DATASET RECORDS –

===============

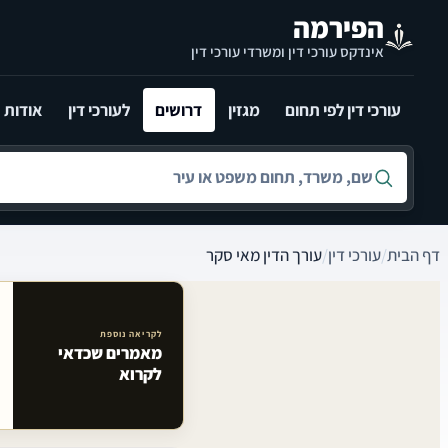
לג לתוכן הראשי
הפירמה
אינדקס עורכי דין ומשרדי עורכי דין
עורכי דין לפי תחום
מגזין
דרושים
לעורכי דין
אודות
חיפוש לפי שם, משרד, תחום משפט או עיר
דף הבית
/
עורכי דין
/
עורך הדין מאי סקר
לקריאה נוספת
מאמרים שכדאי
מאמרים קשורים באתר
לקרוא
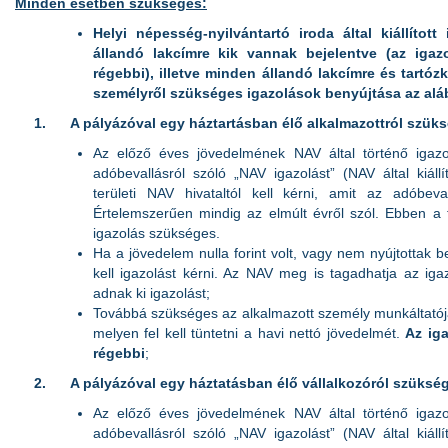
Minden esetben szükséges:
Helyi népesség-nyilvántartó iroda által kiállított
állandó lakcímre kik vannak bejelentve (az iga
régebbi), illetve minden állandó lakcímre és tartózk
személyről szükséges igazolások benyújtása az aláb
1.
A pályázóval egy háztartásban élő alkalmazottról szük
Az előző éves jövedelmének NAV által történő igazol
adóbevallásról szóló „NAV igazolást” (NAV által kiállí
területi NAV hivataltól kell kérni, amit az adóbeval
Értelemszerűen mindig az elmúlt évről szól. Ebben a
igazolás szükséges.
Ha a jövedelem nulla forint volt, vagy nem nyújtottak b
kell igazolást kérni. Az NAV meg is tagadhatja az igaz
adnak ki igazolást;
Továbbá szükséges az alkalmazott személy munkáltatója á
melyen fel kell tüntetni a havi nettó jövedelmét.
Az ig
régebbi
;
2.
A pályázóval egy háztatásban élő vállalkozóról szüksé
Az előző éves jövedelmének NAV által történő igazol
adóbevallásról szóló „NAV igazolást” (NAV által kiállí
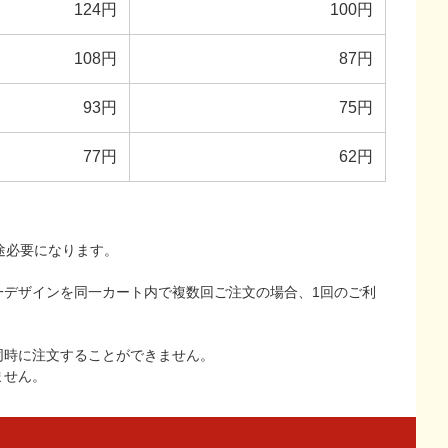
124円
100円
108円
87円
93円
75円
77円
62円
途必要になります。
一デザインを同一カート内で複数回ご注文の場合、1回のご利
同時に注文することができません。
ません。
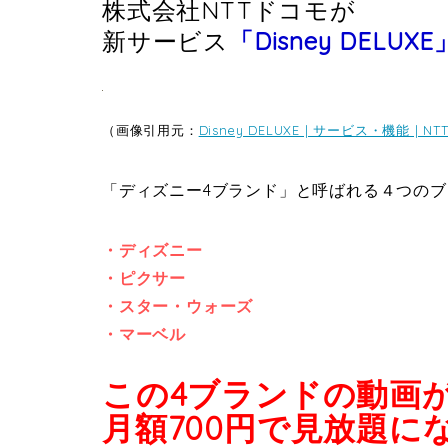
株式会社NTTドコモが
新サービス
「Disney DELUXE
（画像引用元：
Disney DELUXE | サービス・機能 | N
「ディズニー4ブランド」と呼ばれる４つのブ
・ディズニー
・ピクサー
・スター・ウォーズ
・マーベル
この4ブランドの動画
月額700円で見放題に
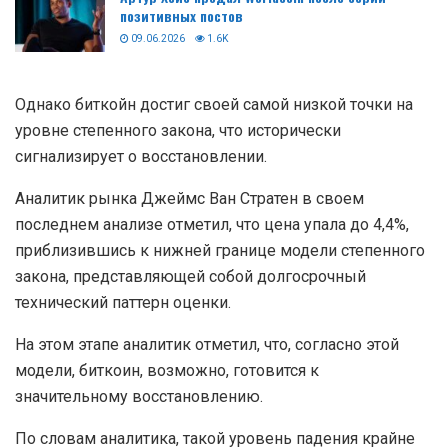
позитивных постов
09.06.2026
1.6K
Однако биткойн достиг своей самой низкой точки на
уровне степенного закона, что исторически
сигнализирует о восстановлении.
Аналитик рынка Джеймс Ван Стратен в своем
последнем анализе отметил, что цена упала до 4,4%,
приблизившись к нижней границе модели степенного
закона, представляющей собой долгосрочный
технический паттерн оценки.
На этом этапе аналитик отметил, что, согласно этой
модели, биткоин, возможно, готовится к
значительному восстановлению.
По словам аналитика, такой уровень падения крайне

===============

Could you reproduce exactly, and only, the lines from the one containing "Továbbá szükséges az" through the end of the records above, both included, while leaving out the pictures?

Továbbá szükséges az alkalmazott személy munkáltatója á
melyen fel kell tüntetni a havi nettó jövedelmét.
Az ig
régebbi
;
2.
A pályázóval egy háztatásban élő vállalkozóról szüksé
Az előző éves jövedelmének NAV által történő igazol
adóbevallásról szóló „NAV igazolást” (NAV által kiállí
124円
100円
108円
87円
93円
75円
77円
62円
途必要になります。
一デザインを同一カート内で複数回ご注文の場合、1回のご利
同時に注文することができません。
ません。
株式会社NTTドコモが
新サービス
「Disney DELUXE
（画像引用元：
Disney DELUXE | サービス・機能 | N
「ディズニー4ブランド」と呼ばれる４つのブ
・ディズニー
・ピクサー
・スター・ウォーズ
・マーベル
この4ブランドの動画
月額700円で見放題に
позитивных постов
09.06.2026
1.6K
Однако биткойн достиг своей самой низкой точки на
уровне степенного закона, что исторически
сигнализирует о восстановлении.
Аналитик рынка Джеймс Ван Стратен в своем
последнем анализе отметил, что цена упала до 4,4%,
приблизившись к нижней границе модели степенного
закона, представляющей собой долгосрочный
технический паттерн оценки.
На этом этапе аналитик отметил, что, согласно этой
модели, биткоин, возможно, готовится к
значительному восстановлению.
По словам аналитика, такой уровень падения крайне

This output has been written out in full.